SACRAMENTO -- The fight over homosexual marriage is raging across the country, but leaders of the California Assembly have conspicuously avoided the issue by delaying a vote on a bill that would legalize gay and lesbian matrimony.
The delay is wrapped up in election-year politics and complicated by a skittishness among some moderate Democrats to tackle a controversial issue. Leaders also said pending court cases could override the Legislature, and there is a minor split over strategy among gay and lesbian lawmakers.
Assembly Speaker Fabian Nunez (D-Los Angeles) said in an interview that the measure would eventually get a hearing in the Assembly but was being delayed because the lower house was focusing on other issues, such as reforming the state's workers' compensation system. He said debating gay marriage now could be a distraction.
"I think the question is timing," Nunez said. "We want to make sure it doesn't take away from the focus and attention that workers' comp has been receiving lately. I think it's a question of when the hearing is going to take place."
But some majority Democrats are concerned about an approaching deadline. The bill must pass a policy committee by April 23; otherwise it would need Republican support to override house rules and proceed. But getting votes from conservative Republicans would be difficult. The Legislature went on spring break Thursday and is not scheduled to return until April 12.
Only last year, the Legislature approved -- and former Gov. Gray Davis signed -- a host of new rights for domestic partners that are scheduled to take effect next year. Some lawmakers hailed it as an important step toward one day legalizing gay and lesbian marriage, even though California law currently defines marriage as between a man and a woman.

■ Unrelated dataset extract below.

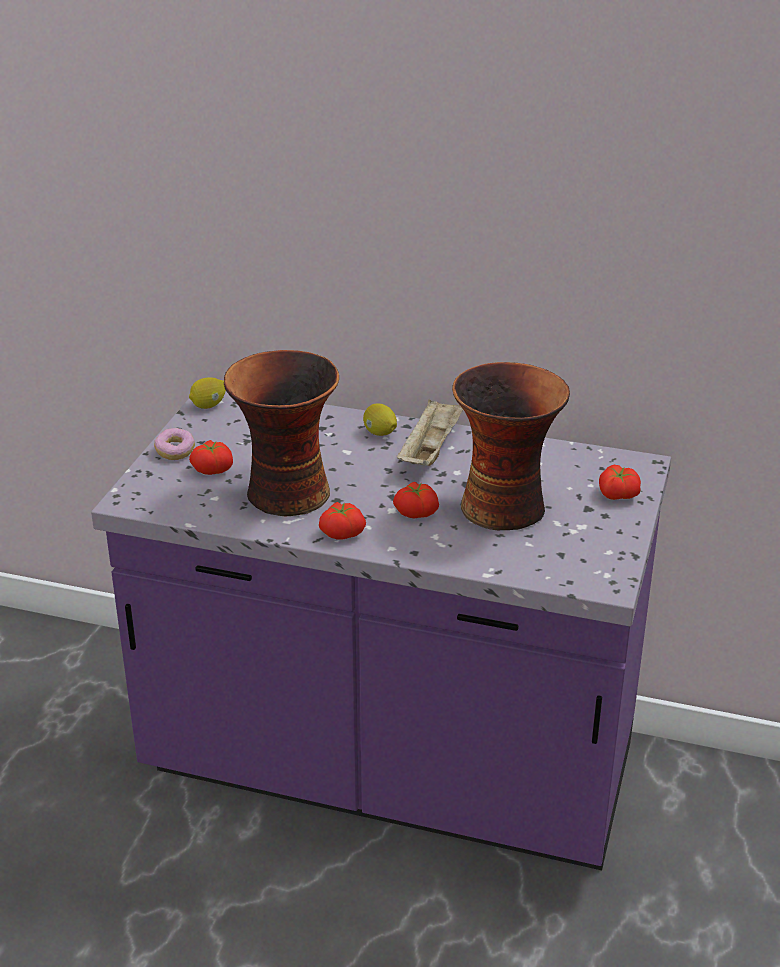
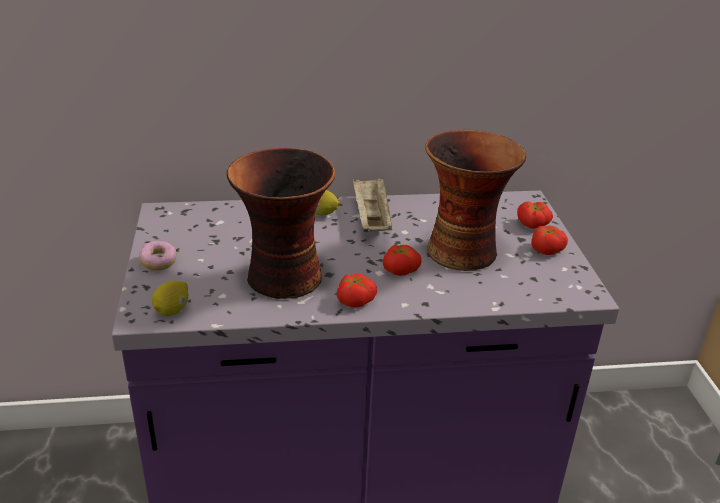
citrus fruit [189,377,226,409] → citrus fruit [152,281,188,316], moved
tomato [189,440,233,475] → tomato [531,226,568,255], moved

But in February, a rapid-fire series of events brought new national focus to the issue. San Francisco Mayor Gavin Newsom ordered city officials to begin approving marriage licenses for gay and lesbian couples. Lawsuits were filed to block the licenses, and President Bush even called for a constitutional amendment banning gay marriage.
At the state level, Assemblyman Mark Leno (D-San Francisco) submitted his gay marriage bill on Feb. 12, and Gov. Arnold Schwarzenegger told a national TV audience that he had no problem with gay marriage as long as the public or the courts supported it.
Now there are differing opinions even within the gay and lesbian caucus over how to proceed.
"The landscape changes every day. I think it's just a strategic question of what is the best way to move the ball forward," said Assemblyman John Laird (D-Santa Cruz), a member of the gay and lesbian caucus.
"We have to position ourselves best in the courts, defeat the constitutional amendment, protect [the domestic partnership act] and let the human face that has been created by the pent-up demand for marriage go forward," Laird added. "The marriage bill may well play a role in that, and that is what we have been wrestling with."
Leno's Assembly bill, AB 1967, would declare that two men or two women over 18 "are capable of consenting to and consummating marriage." In addition, Leno has proposed an Assembly resolution condemning any proposed federal constitutional amendment to ban gay marriages, but it also has not been assigned to a committee.
A competing Republican resolution, declaring that the state should "protect and defend the sanctity of marriage between a man and a woman," was sent to the Assembly Judiciary Committee two weeks ago. A hearing date on that resolution is pending.
Assembly committees have been steadily working on dozens of bills introduced this year, including measures ranging from gender discrimination to motor scooter regulations. But the Assembly Rules Committee, which controls the flow of legislation, has held Leno's bill for weeks.
Leno said he was optimistic that the measure would get a hearing.
"I can't tell you if I know for certain the law will change this year, but you've got to start somewhere," Leno said, "and you can't keep putting it off until you've got it all lined up. A first step is having a hearing in the Assembly Judiciary Committee."
Nunez said Leno would have to work out a schedule with the head of the Rules Committee, Assemblywoman Cindy Montanez (D-San Fernando). Montanez, who signed up as a coauthor of Leno's bill, said she was waiting for the right time to refer the bill to a committee but declined to speculate on when it might be released.
"The bill will be referred at the appropriate time and that could be at any time. The discussions are ongoing and fluid," she said. "We are going to continue to work with Mark on drafting the best strategy and making progress and not just pushing a bill that is not going to see the light of day."
The last time the Legislature considered legalizing gay and lesbian marriage was in 1991, when then-Assemblyman John Burton (D-San Francisco) -- now Senate president pro tem -- introduced a bill. The measure was heard in the Assembly Judiciary Committee and failed to get a single vote.
Leno said he thought his bill would pass the Assembly Judiciary Committee, since five members of the panel already had signed on as coauthors. He said it would then go to the Appropriations Committee and that after that it probably would be up to "leadership" to decide if a full vote of the Assembly was in order.
Assemblywoman Jackie Goldberg (D-Los Angeles), a member of the gay and lesbian caucus, said she expected the bill to get a hearing because Nunez had said he believed it should. Goldberg said she doubted there would be delay because of court cases.